Diff Application and Incremental Hash Pseudo-code
Here is some pseudo code which models the Diff.t type as a GADT where the
parameter type is the type of the mutant the diff returns. This only models a
few of the diff types and most likely needs to be updated as this was first
drafted before the Transition Frontier Extension RFC landed.
module Diff = struct
module T = struct
type 'mutant t =
| AddAccount : Public_key.Compressed.t * Account.t -> (Path.t * Account.t) t
| SetHash : Path.t * Hash.t -> Hash.t t
| SetBalance : Public_key.Compressed.t * Balance.t -> Account.t t
[@@deriving hash, eq, sexp]
end
include T
module Hlist = Hlist.Make (T)
let map_mutant
(diff : 'mutant t)
(mutant : 'mutant)
~(add_account : Path.t -> Account.t -> 'result)

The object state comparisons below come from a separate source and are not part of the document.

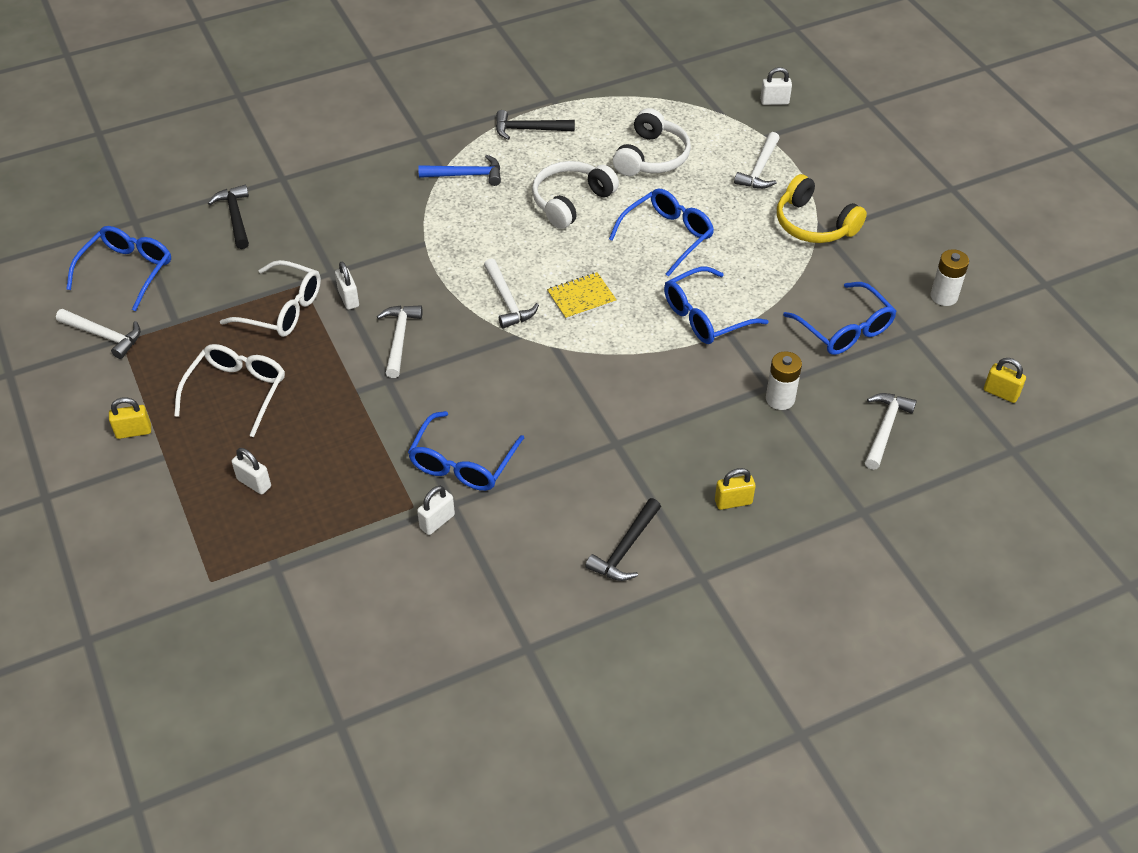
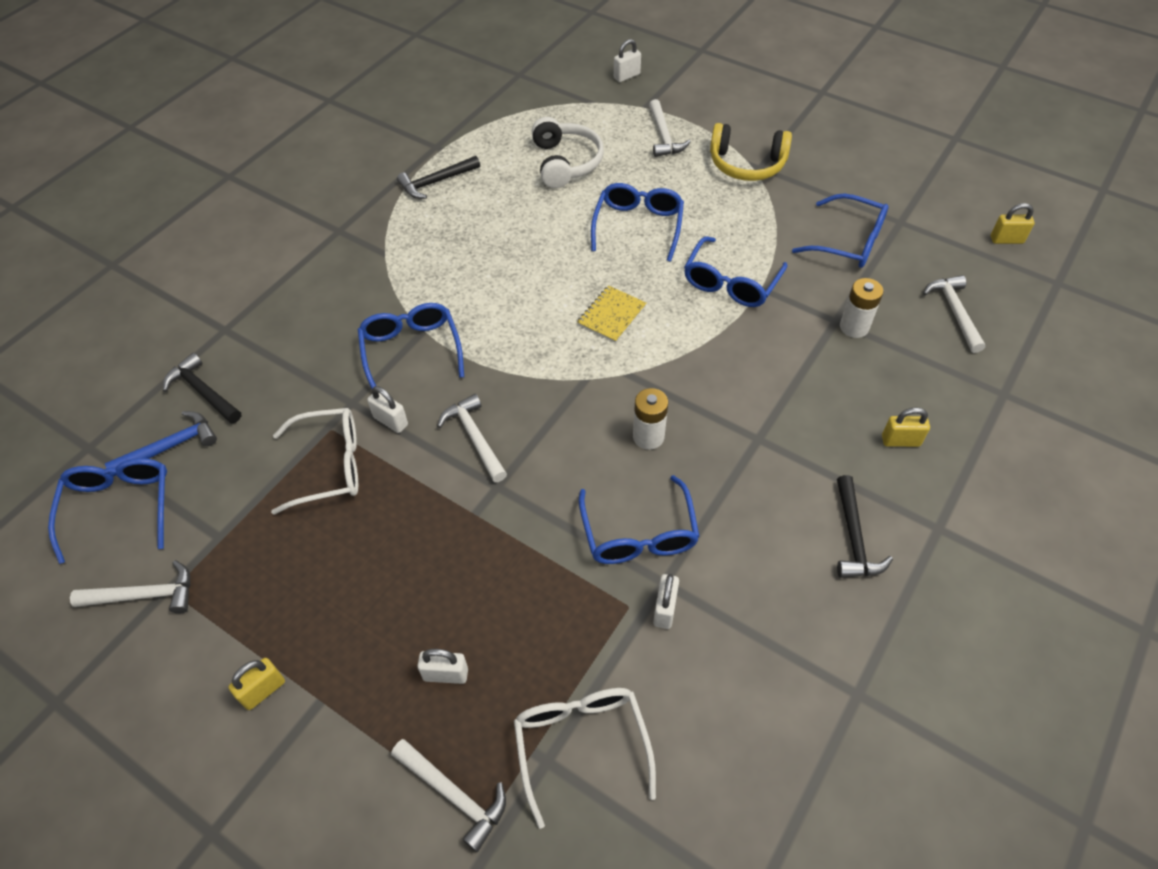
camera: 30 degrees left, 5 degrees up
(237, 391) = (348, 580): white glasses -> white glasses (581, 744)
(404, 254) = (411, 350): none -> blue glasses
(466, 175) = (411, 248): blue hammer -> blue hammer (170, 447)
(507, 300) = (547, 350): white hammer -> white hammer (453, 794)
(570, 201) = (528, 231): white headphones -> none
(733, 502) = (900, 441): yellow padlock -> yellow padlock turned 45 degrees clockwise
(944, 296) = (895, 180): white battery -> white battery (648, 437)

~(set_hash : Hash.t -> 'result)
~(set_balance : Account.t -> 'result)
: 'result
= fun diff mutant ~add_account ~set_hash ~set_balance ->
match diff, mutant with
| AddAccount _, (path, account) -> add_account path account
| SetHash _, hash -> set_hash hash
| SetBalance _, account -> set_balance account
end
let apply_diff (t : t) (diff : 'mutant Diff.t) : 'mutant =
match diff with
| AddAccount (pk, account) ->
let path = allocate_account t pk in
set t path account;
(path, account)
| SetHash (path, h) ->
set t path h;
h
| SetBalance (pk, balance) ->
let path = path_of_public_key t pk in
let account = Account.set_balance (get t path) balance in
set t path account;
account
let update (t : t) (ls : 'a Diff.Hlist.t) : unit =
Diff.Hlist.fold_left ls ~init:(get_incremental_hash t) ~f:(fun ihash diff ->
let mutant = apply_diff t diff in
let diff_hash = Diff.hash diff in
let mutant_hash =
Diff.map_mutant diff mutant
~add_account:(fun path account ->
Hash.merge (Path.hash path) (Account.hash account))
~set_hash:Fn.id
~set_balance:Account.hash
in
Hash.merge ihash (Hash.merge diff mutant_hash)
Drawbacks
The primary drawback to this system is that it creates additional complexity in that we have 2 different methods of representing the same data structure and content. This can lead to odd bugs that can be difficult to trace. However, introducing the incremental hash helps to mitigate this issue.
Prior art
In the past, before we replaced the Ledger Builder Controller with the
Transition Frontier, we would bin_io the entire Ledger Builder Controller out
to the filesystem on every update. This was slow and wasteful and would have
needed to be replaced anyway.
Unresolved questions
Is the incremental hash overkill? Could we restructure the diffs such that the
diff_mutant is not required for hashing? Is there something else we can do
that doesn't tie the order of diff application to the value of the hash?